La cima había sido aplanada con una espada, como la boca de una botella. El cuerpo de la montaña debajo había sido vaciado, formando un cubo que llegaba hasta la base. En el fondo había un enorme estanque de lava que parecía hervir, burbujeando y salpicando de vez en cuando, trazando hermosos arcos en el aire antes de caer de nuevo.
Las cuatro paredes de la cueva estaban cubiertas con losas de mármol, grabadas con complejos talismanes. En el centro de la cueva, en las cuatro direcciones cardinales, había cuatro personas suspendidas, clavadas a la pared en diferentes y extrañas posturas. Debajo de ellos había una plataforma con una formación. La sangre de estas personas caía en la formación, llenando sus patrones. Y detrás de la formación había una abertura, que parecía ser la entrada y salida de la cueva.

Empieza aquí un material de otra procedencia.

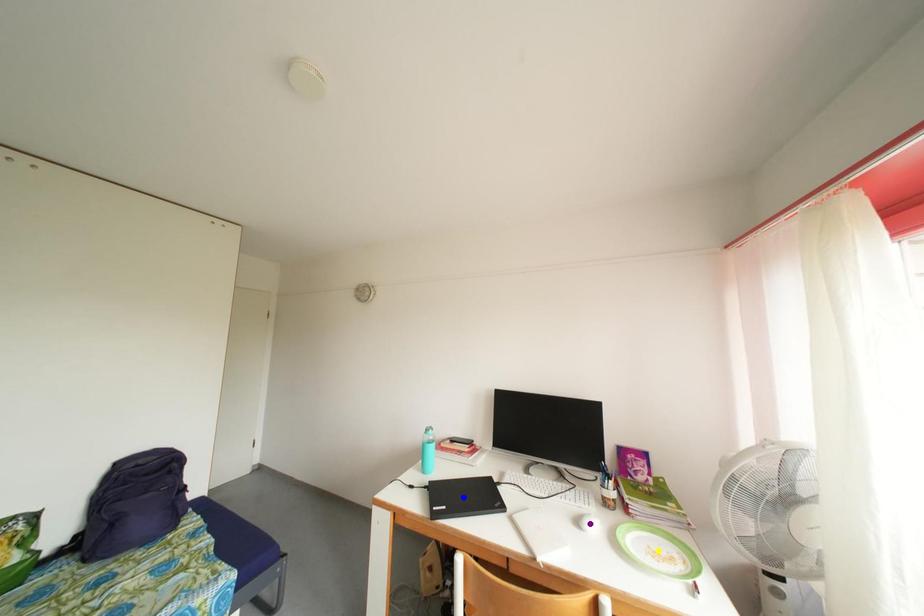
Order these from nearest to farthest:
- blue point
- purple point
- yellow point

yellow point, purple point, blue point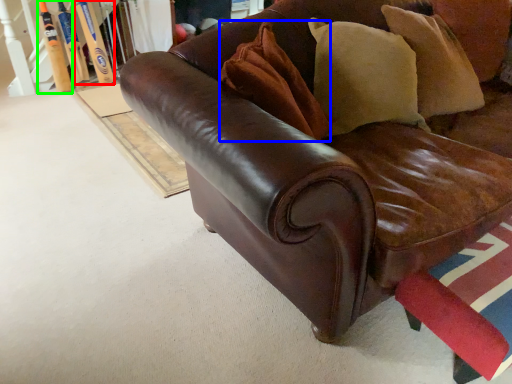
Question: Which object is the closest to the baseball bat (highlighted by a red box)? Choose among these: pillow (highlighted by a blue box) or baseball bat (highlighted by a green box).

Choices:
 (A) pillow
 (B) baseball bat

Answer: (B)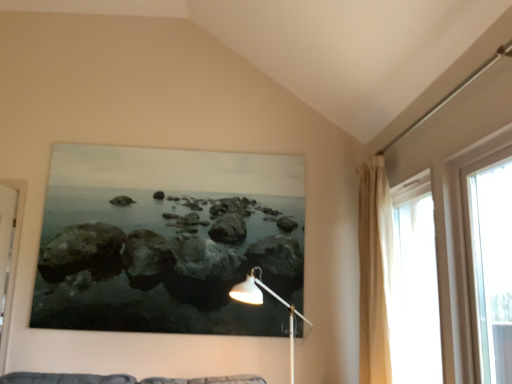
Question: Could you tell me if white metal floor lamp at lower center is turned towards transparent glass window at right, which is the first window in front-to-back order?

Choices:
 (A) no
 (B) yes

Answer: (A)

Question: Are white metal floor lamp at lower center and transparent glass window at right, acting as the second window starting from the back, beside each other?

Choices:
 (A) yes
 (B) no

Answer: (B)

Question: From the image's perspective, is white metal floor lamp at lower center under transparent glass window at right, acting as the second window starting from the back?

Choices:
 (A) yes
 (B) no

Answer: (A)

Question: From the image's perspective, is white metal floor lamp at lower center on top of transparent glass window at right, which is the first window in front-to-back order?

Choices:
 (A) no
 (B) yes

Answer: (A)

Question: Considering the relative positions of white metal floor lamp at lower center and transparent glass window at right, acting as the second window starting from the back, in the image provided, is white metal floor lamp at lower center in front of transparent glass window at right, acting as the second window starting from the back,?

Choices:
 (A) yes
 (B) no

Answer: (B)

Question: Considering their positions, is beige fabric curtain at right located in front of or behind translucent fabric curtain at right, the 2th window when ordered from front to back?

Choices:
 (A) front
 (B) behind

Answer: (B)

Question: Considering the positions of beige fabric curtain at right and translucent fabric curtain at right, the 2th window when ordered from front to back, in the image, is beige fabric curtain at right wider or thinner than translucent fabric curtain at right, the 2th window when ordered from front to back,?

Choices:
 (A) thin
 (B) wide

Answer: (B)

Question: From the image's perspective, is beige fabric curtain at right above or below translucent fabric curtain at right, the first window in the back-to-front sequence?

Choices:
 (A) below
 (B) above

Answer: (B)

Question: From a real-world perspective, relative to translucent fabric curtain at right, the first window in the back-to-front sequence, is beige fabric curtain at right vertically above or below?

Choices:
 (A) below
 (B) above

Answer: (B)

Question: Does point (376, 314) appear closer or farther from the camera than point (450, 291)?

Choices:
 (A) farther
 (B) closer

Answer: (A)

Question: In terms of size, does beige fabric curtain at right appear bigger or smaller than transparent glass window at right, which is the first window in front-to-back order?

Choices:
 (A) small
 (B) big

Answer: (B)

Question: From the image's perspective, relative to transparent glass window at right, which is the first window in front-to-back order, is beige fabric curtain at right above or below?

Choices:
 (A) below
 (B) above

Answer: (A)

Question: Is beige fabric curtain at right inside the boundaries of transparent glass window at right, which is the first window in front-to-back order, or outside?

Choices:
 (A) inside
 (B) outside

Answer: (B)

Question: From a real-world perspective, is transparent glass window at right, acting as the second window starting from the back, above or below beige fabric curtain at right?

Choices:
 (A) above
 (B) below

Answer: (A)

Question: Is transparent glass window at right, acting as the second window starting from the back, in front of or behind beige fabric curtain at right in the image?

Choices:
 (A) behind
 (B) front

Answer: (B)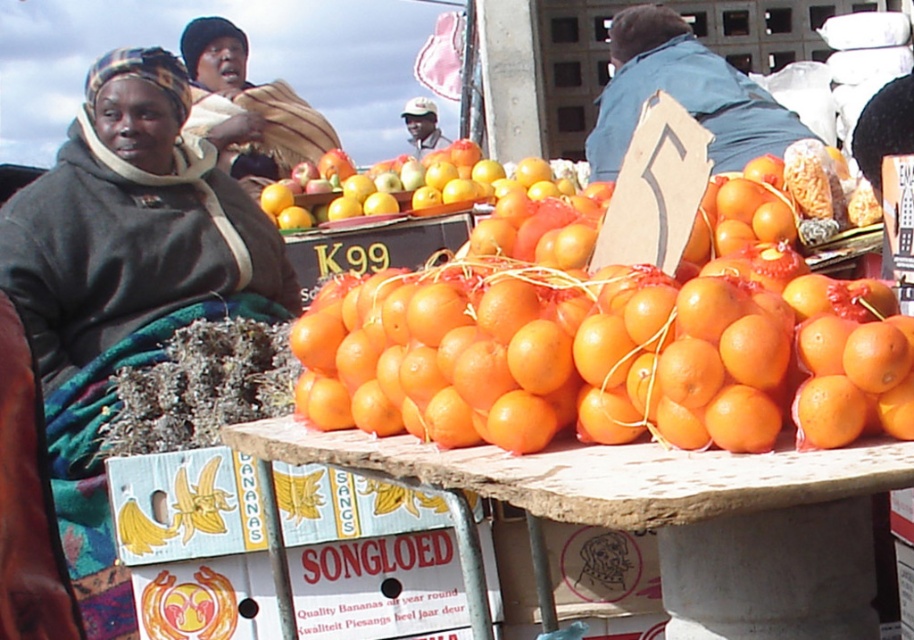
From the picture: Is blue denim jacket at upper center closer to the viewer compared to glossy orange at center?

No.

Identify the location of blue denim jacket at upper center. pyautogui.click(x=682, y=93).

In order to click on blue denim jacket at upper center in this screenshot , I will do `click(682, 93)`.

Locate an element on the screen. blue denim jacket at upper center is located at coordinates (682, 93).

Which of these two, smooth wooden table at center or glossy orange at center, stands shorter?

smooth wooden table at center is shorter.

Which is below, smooth wooden table at center or glossy orange at center?

smooth wooden table at center is below.

Does point (784, 474) come farther from viewer compared to point (517, 385)?

No, (784, 474) is in front of (517, 385).

Identify the location of smooth wooden table at center. (599, 472).

Is smooth wooden table at center thinner than blue denim jacket at upper center?

Incorrect, smooth wooden table at center's width is not less than blue denim jacket at upper center's.

Who is higher up, smooth wooden table at center or blue denim jacket at upper center?

blue denim jacket at upper center is higher up.

Does point (367, 454) come closer to viewer compared to point (771, 131)?

Yes.

Image resolution: width=914 pixels, height=640 pixels. I want to click on smooth wooden table at center, so click(x=599, y=472).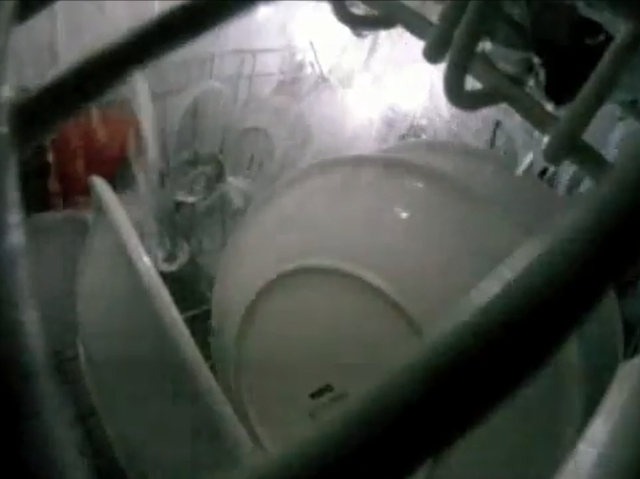
This screenshot has width=640, height=479. I want to click on dishes placed in the dishwasher, so click(269, 105).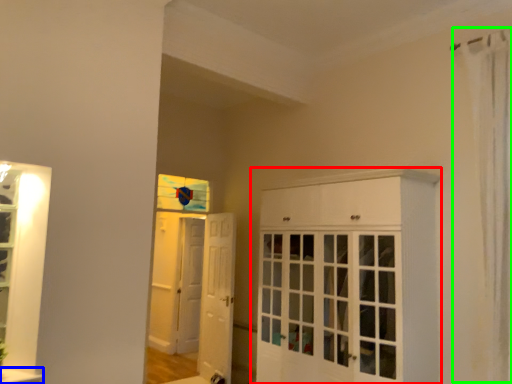
Question: Considering the real-world distances, which object is farthest from cabinetry (highlighted by a red box)? window sill (highlighted by a blue box) or shower curtain (highlighted by a green box)?

Choices:
 (A) window sill
 (B) shower curtain

Answer: (A)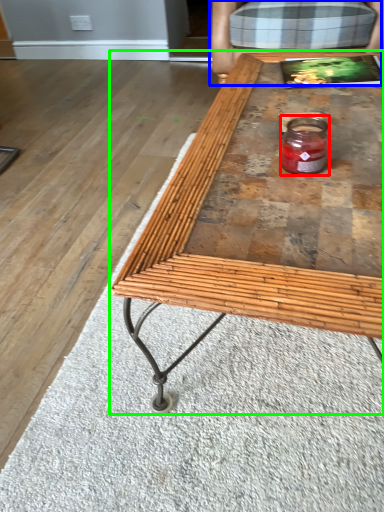
Question: Which object is the farthest from glass jar (highlighted by a red box)? Choose among these: armchair (highlighted by a blue box) or coffee table (highlighted by a green box).

Choices:
 (A) armchair
 (B) coffee table

Answer: (A)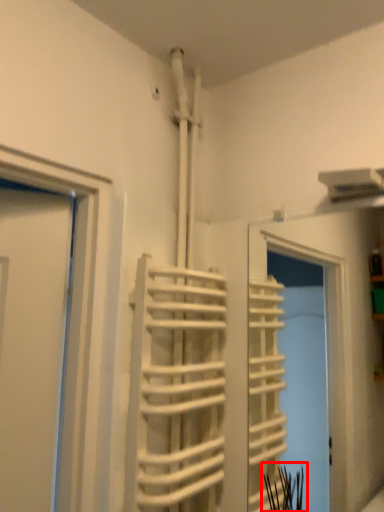
Question: From the image, what is the correct spatial relationship of plant (annotated by the red box) in relation to stair?

Choices:
 (A) right
 (B) left

Answer: (A)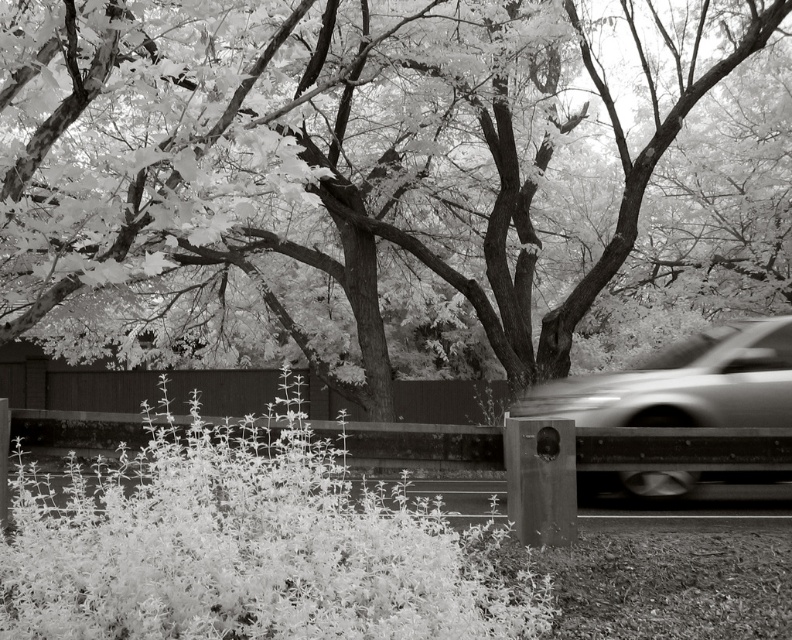
Question: Is smooth bark tree at center to the right of metallic silver car at right from the viewer's perspective?

Choices:
 (A) no
 (B) yes

Answer: (A)

Question: Does smooth bark tree at center appear on the left side of metallic silver car at right?

Choices:
 (A) no
 (B) yes

Answer: (B)

Question: Among these points, which one is farthest from the camera?

Choices:
 (A) (486, 131)
 (B) (744, 356)

Answer: (A)

Question: Among these objects, which one is nearest to the camera?

Choices:
 (A) metallic silver car at right
 (B) smooth bark tree at center

Answer: (B)

Question: Is smooth bark tree at center thinner than metallic silver car at right?

Choices:
 (A) yes
 (B) no

Answer: (B)

Question: Which of the following is the farthest from the observer?

Choices:
 (A) (749, 324)
 (B) (518, 323)

Answer: (B)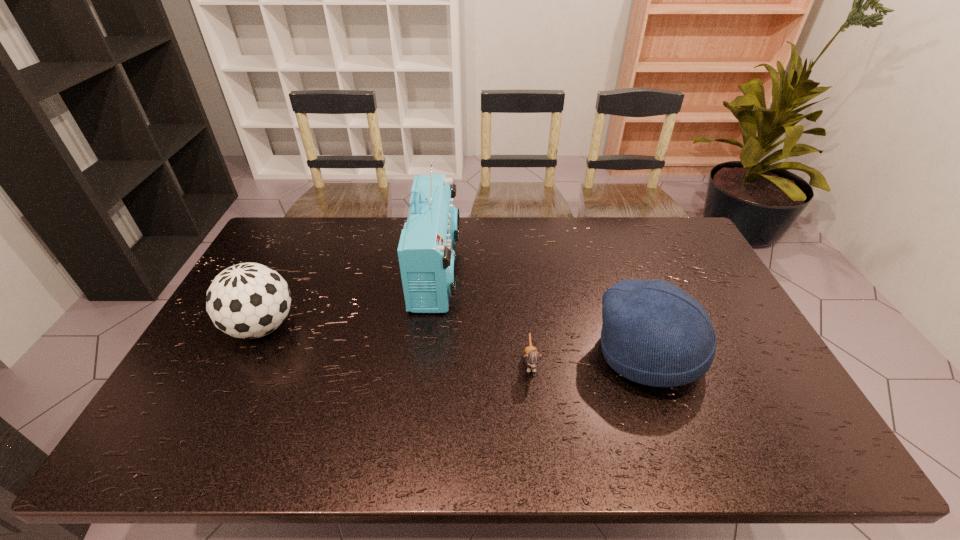
Find the location of a particular element. The height and width of the screenshot is (540, 960). vacant area that lies between the soccer ball and the skullcap is located at coordinates (455, 340).

In order to click on empty location between the soccer ball and the radio receiver in this screenshot , I will do pyautogui.click(x=349, y=299).

Where is `vacant space that is in between the kitten and the radio receiver`? This screenshot has width=960, height=540. vacant space that is in between the kitten and the radio receiver is located at coordinates (484, 317).

Identify the location of vacant region between the shortest object and the leftmost object. This screenshot has height=540, width=960. (396, 345).

Identify the location of vacant area that lies between the radio receiver and the leftmost object. (349, 299).

Where is `empty space that is in between the shortest object and the soccer ball`? This screenshot has height=540, width=960. empty space that is in between the shortest object and the soccer ball is located at coordinates (396, 345).

The image size is (960, 540). What are the coordinates of `free space between the leftmost object and the rightmost object` in the screenshot? It's located at (455, 340).

Find the location of a particular element. Image resolution: width=960 pixels, height=540 pixels. object that is the nearest to the skullcap is located at coordinates (532, 358).

The width and height of the screenshot is (960, 540). In order to click on the third closest object to the rightmost object in this screenshot , I will do `click(249, 300)`.

This screenshot has height=540, width=960. In order to click on free location that satisfies the following two spatial constraints: 1. on the back side of the skullcap; 2. on the front-facing side of the radio receiver in this screenshot , I will do `click(618, 271)`.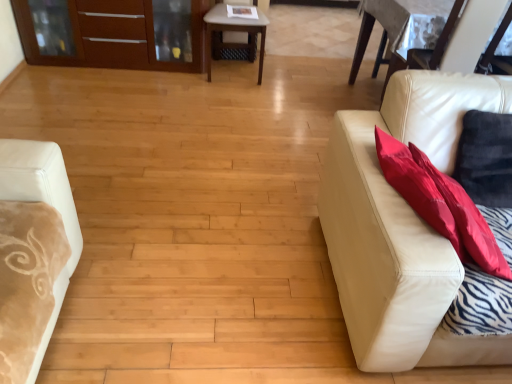
Question: From a real-world perspective, does light brown wooden table at center sit lower than leather couch at right?

Choices:
 (A) no
 (B) yes

Answer: (B)

Question: Is light brown wooden table at center not close to leather couch at right?

Choices:
 (A) yes
 (B) no

Answer: (A)

Question: Can you confirm if light brown wooden table at center is taller than leather couch at right?

Choices:
 (A) no
 (B) yes

Answer: (A)

Question: From the image's perspective, is light brown wooden table at center on top of leather couch at right?

Choices:
 (A) yes
 (B) no

Answer: (A)

Question: Is light brown wooden table at center not within leather couch at right?

Choices:
 (A) no
 (B) yes

Answer: (B)

Question: Is light brown wooden table at center facing away from leather couch at right?

Choices:
 (A) yes
 (B) no

Answer: (B)

Question: Considering the relative sizes of red fabric pillow at right and leather couch at right in the image provided, is red fabric pillow at right shorter than leather couch at right?

Choices:
 (A) yes
 (B) no

Answer: (A)

Question: Is red fabric pillow at right facing away from leather couch at right?

Choices:
 (A) no
 (B) yes

Answer: (B)

Question: From a real-world perspective, is red fabric pillow at right beneath leather couch at right?

Choices:
 (A) no
 (B) yes

Answer: (A)

Question: Is red fabric pillow at right smaller than leather couch at right?

Choices:
 (A) yes
 (B) no

Answer: (A)

Question: Can you confirm if red fabric pillow at right is bigger than leather couch at right?

Choices:
 (A) yes
 (B) no

Answer: (B)

Question: Does red fabric pillow at right contain leather couch at right?

Choices:
 (A) no
 (B) yes

Answer: (A)

Question: Considering the relative sizes of leather couch at right and matte wood dresser at upper left in the image provided, is leather couch at right thinner than matte wood dresser at upper left?

Choices:
 (A) no
 (B) yes

Answer: (A)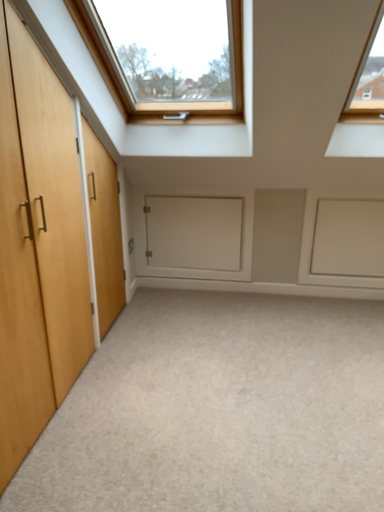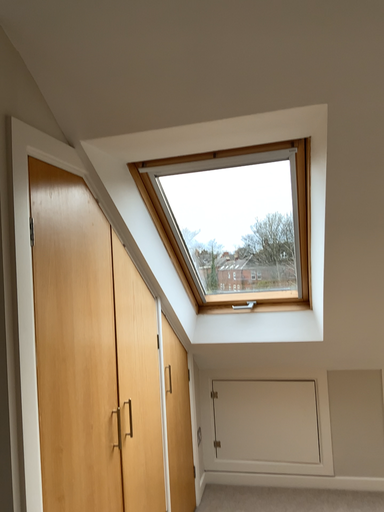
Question: How did the camera likely rotate when shooting the video?

Choices:
 (A) rotated downward
 (B) rotated upward

Answer: (B)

Cuatro cadenas de hierro se extendían desde las paredes, atando a una joven en el centro. La joven vestía una larga túnica púrpura y llevaba una marioneta de madera en el hombro. Sus manos y pies estaban encadenados, y colgaba verticalmente en el aire.
Ambos observaron por un momento. Fu Changling, jadeando, levantó su espada y concentró la última pizca de energía espiritual que le quedaba en ella. Luego, con un estruendo, la blandió contra toda la montaña.
Y un instante antes de eso, Xie Yuqing, en la espalda de Shangguan Mingyan, abrió lentamente los ojos.